··· RECORDED INFORMATION ···

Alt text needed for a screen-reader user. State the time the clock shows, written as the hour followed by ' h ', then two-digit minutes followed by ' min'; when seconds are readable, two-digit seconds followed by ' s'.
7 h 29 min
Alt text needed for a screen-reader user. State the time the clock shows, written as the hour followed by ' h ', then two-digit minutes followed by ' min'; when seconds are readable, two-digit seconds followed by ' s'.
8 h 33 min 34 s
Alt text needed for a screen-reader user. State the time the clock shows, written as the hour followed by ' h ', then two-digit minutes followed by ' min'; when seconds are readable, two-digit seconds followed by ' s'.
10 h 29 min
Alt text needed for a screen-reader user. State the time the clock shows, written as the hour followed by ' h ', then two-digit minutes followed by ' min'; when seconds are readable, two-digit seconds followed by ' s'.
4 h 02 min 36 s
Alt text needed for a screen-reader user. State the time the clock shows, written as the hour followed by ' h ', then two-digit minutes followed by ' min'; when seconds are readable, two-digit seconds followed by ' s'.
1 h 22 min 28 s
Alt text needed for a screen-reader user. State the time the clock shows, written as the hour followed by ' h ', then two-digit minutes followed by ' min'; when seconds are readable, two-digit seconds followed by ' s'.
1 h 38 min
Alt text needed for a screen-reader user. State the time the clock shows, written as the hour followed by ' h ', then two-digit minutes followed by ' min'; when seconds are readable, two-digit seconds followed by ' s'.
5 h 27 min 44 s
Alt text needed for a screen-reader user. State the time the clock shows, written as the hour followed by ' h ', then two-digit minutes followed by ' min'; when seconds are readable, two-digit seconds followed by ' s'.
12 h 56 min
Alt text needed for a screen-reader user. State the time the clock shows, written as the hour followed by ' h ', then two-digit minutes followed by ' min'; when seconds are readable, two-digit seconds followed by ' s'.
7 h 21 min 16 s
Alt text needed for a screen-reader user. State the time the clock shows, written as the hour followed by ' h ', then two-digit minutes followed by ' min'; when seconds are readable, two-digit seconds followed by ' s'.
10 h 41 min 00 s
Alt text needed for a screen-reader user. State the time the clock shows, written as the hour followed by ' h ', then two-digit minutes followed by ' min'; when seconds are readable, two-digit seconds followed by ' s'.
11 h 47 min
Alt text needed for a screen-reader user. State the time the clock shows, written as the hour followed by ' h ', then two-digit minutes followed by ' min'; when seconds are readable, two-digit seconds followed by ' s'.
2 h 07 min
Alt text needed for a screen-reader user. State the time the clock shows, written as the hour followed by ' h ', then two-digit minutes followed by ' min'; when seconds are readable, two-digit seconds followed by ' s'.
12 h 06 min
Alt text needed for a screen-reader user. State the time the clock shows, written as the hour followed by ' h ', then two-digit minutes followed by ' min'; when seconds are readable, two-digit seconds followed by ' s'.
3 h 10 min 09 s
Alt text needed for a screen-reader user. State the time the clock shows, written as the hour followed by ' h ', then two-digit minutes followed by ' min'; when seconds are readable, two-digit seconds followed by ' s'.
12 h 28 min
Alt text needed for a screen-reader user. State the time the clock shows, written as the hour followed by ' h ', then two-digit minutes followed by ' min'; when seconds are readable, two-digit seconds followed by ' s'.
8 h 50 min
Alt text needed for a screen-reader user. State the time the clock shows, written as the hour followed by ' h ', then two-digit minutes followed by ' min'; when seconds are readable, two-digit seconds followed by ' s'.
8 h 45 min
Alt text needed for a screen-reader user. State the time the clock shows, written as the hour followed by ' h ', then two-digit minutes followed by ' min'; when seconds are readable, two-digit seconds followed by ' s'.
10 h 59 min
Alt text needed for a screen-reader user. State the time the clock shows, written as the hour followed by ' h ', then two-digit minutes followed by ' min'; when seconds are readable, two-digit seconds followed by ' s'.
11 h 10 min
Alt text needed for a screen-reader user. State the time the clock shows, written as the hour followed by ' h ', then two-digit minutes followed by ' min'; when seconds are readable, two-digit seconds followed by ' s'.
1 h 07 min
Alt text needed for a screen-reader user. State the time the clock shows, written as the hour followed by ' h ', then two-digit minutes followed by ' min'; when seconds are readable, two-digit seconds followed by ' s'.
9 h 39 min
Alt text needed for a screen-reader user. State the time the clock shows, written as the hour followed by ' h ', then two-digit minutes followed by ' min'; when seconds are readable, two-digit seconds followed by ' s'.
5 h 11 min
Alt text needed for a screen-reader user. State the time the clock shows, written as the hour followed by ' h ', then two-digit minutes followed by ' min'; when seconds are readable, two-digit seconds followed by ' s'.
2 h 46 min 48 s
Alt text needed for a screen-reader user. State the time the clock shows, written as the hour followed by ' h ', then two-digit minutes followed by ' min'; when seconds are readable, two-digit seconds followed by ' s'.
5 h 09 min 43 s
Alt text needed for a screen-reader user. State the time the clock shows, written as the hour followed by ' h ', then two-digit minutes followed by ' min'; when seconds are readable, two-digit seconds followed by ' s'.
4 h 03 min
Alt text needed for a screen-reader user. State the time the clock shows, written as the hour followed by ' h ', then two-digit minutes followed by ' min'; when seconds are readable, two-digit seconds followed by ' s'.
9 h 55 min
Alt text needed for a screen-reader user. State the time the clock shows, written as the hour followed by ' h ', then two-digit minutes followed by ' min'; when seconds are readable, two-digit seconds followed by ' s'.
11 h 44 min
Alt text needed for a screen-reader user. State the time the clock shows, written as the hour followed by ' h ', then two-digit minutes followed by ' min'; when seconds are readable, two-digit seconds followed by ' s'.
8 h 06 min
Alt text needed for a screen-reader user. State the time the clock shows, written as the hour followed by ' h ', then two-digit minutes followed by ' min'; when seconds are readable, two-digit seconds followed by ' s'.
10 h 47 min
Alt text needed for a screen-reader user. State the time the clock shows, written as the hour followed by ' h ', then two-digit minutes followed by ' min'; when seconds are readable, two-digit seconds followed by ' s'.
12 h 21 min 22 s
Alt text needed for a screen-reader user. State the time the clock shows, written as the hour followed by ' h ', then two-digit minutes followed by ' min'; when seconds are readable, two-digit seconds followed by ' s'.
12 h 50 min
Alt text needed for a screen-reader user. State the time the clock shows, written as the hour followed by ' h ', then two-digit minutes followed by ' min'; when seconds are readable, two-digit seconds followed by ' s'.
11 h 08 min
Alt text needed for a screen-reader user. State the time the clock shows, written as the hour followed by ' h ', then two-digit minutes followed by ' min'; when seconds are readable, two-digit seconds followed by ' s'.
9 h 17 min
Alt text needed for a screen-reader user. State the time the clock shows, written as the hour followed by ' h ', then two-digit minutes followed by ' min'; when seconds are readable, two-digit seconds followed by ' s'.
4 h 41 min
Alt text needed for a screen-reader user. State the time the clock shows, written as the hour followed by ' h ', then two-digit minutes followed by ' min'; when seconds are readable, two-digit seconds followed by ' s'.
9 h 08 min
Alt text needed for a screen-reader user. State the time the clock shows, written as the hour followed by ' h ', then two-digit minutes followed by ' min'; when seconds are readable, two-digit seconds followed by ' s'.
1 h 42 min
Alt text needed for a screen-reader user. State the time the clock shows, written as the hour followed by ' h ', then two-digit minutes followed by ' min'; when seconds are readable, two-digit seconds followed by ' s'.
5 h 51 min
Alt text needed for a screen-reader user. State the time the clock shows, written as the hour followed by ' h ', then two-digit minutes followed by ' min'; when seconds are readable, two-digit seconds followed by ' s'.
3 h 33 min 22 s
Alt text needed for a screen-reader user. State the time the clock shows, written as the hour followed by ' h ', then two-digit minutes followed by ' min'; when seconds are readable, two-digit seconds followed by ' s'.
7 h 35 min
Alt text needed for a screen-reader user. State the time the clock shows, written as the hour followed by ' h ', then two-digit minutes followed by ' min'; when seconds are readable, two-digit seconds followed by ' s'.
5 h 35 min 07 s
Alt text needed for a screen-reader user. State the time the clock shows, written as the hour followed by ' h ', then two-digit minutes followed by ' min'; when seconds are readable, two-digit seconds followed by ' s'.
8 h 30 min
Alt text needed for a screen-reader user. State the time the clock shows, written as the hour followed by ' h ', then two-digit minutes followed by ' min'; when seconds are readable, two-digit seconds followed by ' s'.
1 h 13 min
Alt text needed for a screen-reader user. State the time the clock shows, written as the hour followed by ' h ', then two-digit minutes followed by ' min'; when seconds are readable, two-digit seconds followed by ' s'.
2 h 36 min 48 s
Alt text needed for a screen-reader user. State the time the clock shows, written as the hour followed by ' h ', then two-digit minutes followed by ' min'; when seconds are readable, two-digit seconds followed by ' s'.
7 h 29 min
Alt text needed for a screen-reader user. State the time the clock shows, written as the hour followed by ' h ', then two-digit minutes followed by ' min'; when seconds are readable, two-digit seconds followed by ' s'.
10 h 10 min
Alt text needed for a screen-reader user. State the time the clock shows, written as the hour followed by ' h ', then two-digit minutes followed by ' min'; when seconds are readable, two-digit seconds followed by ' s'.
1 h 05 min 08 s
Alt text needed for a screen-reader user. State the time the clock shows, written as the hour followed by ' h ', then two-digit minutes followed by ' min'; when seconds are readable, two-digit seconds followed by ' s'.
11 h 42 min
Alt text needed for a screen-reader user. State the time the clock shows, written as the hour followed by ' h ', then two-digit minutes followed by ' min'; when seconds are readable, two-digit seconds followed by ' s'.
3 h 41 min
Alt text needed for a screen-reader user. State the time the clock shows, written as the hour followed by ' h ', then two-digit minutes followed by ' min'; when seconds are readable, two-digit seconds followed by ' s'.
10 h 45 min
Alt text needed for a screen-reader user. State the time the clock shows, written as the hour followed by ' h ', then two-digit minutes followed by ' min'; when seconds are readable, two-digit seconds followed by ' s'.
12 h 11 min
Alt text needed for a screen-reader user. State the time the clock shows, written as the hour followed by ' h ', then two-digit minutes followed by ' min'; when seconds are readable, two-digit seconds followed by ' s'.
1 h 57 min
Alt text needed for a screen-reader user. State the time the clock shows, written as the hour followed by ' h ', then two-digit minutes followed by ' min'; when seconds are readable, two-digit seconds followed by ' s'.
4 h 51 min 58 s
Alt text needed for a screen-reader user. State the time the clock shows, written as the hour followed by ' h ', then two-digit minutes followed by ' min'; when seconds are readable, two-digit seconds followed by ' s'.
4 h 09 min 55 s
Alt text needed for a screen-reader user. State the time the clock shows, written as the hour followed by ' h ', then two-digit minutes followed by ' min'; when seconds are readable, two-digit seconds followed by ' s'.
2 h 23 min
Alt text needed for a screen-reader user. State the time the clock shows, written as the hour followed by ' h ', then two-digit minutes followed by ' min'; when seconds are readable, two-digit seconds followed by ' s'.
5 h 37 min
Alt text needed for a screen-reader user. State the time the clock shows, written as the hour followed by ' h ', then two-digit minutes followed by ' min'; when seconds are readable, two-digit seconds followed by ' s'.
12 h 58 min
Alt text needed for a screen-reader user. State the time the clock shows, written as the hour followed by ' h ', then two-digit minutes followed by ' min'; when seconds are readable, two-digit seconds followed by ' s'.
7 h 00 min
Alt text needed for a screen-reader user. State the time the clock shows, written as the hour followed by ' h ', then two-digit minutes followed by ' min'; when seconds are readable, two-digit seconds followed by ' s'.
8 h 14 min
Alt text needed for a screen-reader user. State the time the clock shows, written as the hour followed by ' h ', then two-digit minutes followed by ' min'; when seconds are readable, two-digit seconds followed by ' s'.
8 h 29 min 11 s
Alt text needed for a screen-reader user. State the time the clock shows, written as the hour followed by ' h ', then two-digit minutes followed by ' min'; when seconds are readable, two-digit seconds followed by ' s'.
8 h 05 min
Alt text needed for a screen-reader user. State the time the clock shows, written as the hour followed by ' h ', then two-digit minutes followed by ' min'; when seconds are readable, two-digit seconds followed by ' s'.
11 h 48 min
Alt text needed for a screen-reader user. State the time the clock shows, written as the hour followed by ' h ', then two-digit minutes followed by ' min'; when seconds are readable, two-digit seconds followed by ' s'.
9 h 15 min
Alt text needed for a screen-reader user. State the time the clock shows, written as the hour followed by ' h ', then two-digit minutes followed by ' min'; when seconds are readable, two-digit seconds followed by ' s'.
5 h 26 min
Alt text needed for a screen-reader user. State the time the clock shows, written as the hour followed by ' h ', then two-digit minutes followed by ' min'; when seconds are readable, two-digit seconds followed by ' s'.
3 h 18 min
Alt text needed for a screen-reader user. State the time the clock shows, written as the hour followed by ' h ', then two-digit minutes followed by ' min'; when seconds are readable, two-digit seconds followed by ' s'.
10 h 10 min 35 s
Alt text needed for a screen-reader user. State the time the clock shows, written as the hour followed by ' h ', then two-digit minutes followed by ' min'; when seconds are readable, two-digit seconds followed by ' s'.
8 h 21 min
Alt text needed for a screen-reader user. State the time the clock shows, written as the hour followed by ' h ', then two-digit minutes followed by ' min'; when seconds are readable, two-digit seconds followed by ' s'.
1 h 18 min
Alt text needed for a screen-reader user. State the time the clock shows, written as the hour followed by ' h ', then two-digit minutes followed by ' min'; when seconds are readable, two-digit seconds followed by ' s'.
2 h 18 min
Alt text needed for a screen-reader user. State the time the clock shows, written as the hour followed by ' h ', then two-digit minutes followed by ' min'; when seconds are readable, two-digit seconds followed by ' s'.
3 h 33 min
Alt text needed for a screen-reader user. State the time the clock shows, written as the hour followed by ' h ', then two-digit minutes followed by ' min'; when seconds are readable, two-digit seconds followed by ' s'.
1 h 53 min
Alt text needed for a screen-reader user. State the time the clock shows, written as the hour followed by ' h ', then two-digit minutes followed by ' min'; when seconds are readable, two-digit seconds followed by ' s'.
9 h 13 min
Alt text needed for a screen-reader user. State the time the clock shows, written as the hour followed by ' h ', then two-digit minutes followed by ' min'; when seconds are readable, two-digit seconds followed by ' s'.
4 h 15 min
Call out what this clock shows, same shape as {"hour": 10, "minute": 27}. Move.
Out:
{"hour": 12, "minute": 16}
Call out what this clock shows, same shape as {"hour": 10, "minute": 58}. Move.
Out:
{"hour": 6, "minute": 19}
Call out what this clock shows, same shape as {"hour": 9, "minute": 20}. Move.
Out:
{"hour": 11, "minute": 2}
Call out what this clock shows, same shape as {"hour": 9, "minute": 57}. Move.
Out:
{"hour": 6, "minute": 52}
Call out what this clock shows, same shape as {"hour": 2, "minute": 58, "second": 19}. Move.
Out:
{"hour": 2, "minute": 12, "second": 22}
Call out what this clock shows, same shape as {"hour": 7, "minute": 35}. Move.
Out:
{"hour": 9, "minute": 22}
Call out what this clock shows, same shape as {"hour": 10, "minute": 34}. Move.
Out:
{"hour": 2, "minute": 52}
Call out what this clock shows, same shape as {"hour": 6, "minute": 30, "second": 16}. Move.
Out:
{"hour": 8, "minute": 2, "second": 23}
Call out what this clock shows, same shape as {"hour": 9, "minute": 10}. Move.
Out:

···

Format the material from its first line through the line containing "12 h 56 min" as a numbered list, with both of those lines included and any blank lines left out.

• _SOLUTION TO THE EXERCISE_
1. Alt text needed for a screen-reader user. State the time the clock shows, written as the hour followed by ' h ', then two-digit minutes followed by ' min'; when seconds are readable, two-digit seconds followed by ' s'.
2. 7 h 29 min
3. Alt text needed for a screen-reader user. State the time the clock shows, written as the hour followed by ' h ', then two-digit minutes followed by ' min'; when seconds are readable, two-digit seconds followed by ' s'.
4. 8 h 33 min 34 s
5. Alt text needed for a screen-reader user. State the time the clock shows, written as the hour followed by ' h ', then two-digit minutes followed by ' min'; when seconds are readable, two-digit seconds followed by ' s'.
6. 10 h 29 min
7. Alt text needed for a screen-reader user. State the time the clock shows, written as the hour followed by ' h ', then two-digit minutes followed by ' min'; when seconds are readable, two-digit seconds followed by ' s'.
8. 4 h 02 min 36 s
9. Alt text needed for a screen-reader user. State the time the clock shows, written as the hour followed by ' h ', then two-digit minutes followed by ' min'; when seconds are readable, two-digit seconds followed by ' s'.
10. 1 h 22 min 28 s
11. Alt text needed for a screen-reader user. State the time the clock shows, written as the hour followed by ' h ', then two-digit minutes followed by ' min'; when seconds are readable, two-digit seconds followed by ' s'.
12. 1 h 38 min
13. Alt text needed for a screen-reader user. State the time the clock shows, written as the hour followed by ' h ', then two-digit minutes followed by ' min'; when seconds are readable, two-digit seconds followed by ' s'.
14. 5 h 27 min 44 s
15. Alt text needed for a screen-reader user. State the time the clock shows, written as the hour followed by ' h ', then two-digit minutes followed by ' min'; when seconds are readable, two-digit seconds followed by ' s'.
16. 12 h 56 min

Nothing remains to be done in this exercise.